Thomas Jacob is an Indian former journalist who was the editorial director of Malayala Manorama.

Thomas Jacob is a multifaceted media person. He joined Malayala Manorama in 1960. The story behind his career is interesting. He was interviewed for the post of a cartoonist at Malayala Manorama newspaper but it turned out that his destiny was to become the editorial head of the largest selling vernacular daily in India. At the age of 26, he became one of the youngest news editors in the history of reputed Indian publications. After 56 years of service with Malayala Manorama, he retired as the Editorial Director in 2017.

In 1969, Thomas Jacob became the first Indian journalist to be honored as the topper in the training program for senior journalists by Thomson Foundation, in Britain.

He served as chairman of the Kerala Press Academy between 2001 and 2008. Jacob wrote the column Kathakkoott in Manorama Weekly for many years.

He was bestowed with the prestigious Swadeshabhimani-Kesari award instituted by the state government of Kerala for significant contributions to Malayalam journalism. He is also a recipient of K. Balakrishnan, C. H. Mohammed Koya, K. Vijayaraghavn, N. V. Paily, K. V. Daniel, Thoppil Bhasi, Dr. K. B. Menon memorial awards and Vartha award from Germany.

Thomas Jacob, known for his witty presentation and writing skills, is one of the best journalism teachers in India. "Kadhakkoottu", Thomas Jacob’s column in Malayala Manorama weekly is widely accepted as one of the best-read columns in Malayalam and also noted for its historical and literary richness. He is also the author of books Kadhakkoottu, Kadhavasheshar, and Chandrakkaladharan. He co-authored the book Nattuvisesham with T.Venugopal.

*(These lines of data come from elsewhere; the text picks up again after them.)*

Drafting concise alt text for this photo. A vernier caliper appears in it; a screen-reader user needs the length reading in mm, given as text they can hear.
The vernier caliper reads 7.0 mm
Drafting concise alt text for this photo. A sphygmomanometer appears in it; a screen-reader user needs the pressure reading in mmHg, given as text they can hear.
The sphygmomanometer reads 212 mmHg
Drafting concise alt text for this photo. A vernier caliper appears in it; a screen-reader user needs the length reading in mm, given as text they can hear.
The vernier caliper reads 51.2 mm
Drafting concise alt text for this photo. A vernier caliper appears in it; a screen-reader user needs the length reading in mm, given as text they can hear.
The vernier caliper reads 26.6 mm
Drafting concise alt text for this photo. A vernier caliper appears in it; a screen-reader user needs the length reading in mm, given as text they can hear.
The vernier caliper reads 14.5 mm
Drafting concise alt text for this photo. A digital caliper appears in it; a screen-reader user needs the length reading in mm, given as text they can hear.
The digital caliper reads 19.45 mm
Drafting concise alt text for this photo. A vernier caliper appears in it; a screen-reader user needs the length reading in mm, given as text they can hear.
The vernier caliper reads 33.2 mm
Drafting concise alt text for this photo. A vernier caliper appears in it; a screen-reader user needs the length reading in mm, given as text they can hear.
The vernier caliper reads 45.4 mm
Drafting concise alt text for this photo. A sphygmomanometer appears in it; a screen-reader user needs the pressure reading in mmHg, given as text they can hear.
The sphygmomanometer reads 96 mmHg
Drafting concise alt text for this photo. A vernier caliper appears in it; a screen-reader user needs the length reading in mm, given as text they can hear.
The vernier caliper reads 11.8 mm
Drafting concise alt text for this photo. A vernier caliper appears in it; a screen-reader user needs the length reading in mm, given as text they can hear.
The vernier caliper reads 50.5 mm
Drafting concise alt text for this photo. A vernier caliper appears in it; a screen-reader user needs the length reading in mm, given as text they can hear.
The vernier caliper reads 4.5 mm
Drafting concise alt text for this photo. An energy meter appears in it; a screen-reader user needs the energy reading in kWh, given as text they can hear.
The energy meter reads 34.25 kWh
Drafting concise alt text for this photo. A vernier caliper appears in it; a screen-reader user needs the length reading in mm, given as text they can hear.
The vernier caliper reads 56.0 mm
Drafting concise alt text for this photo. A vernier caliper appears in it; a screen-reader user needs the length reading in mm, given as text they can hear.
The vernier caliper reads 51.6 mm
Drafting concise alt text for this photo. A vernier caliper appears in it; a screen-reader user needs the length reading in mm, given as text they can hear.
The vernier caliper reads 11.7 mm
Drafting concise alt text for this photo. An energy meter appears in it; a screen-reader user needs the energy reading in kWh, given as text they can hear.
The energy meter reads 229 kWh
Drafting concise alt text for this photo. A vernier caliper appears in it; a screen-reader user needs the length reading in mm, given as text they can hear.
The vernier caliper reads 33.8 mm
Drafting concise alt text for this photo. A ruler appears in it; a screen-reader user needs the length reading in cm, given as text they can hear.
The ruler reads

Thomas Jacob is the man who brought class professionalism to Malayalam journalism. It is under his editorial leadership, Malayala Manorama, the largest selling vernacular daily in India, climbed their steps towards becoming the No.1 daily in Kerala, India. Even when he was working with Malayala Manorama, literally most of the media groups, including that of competitors, used to invite him for training their staff.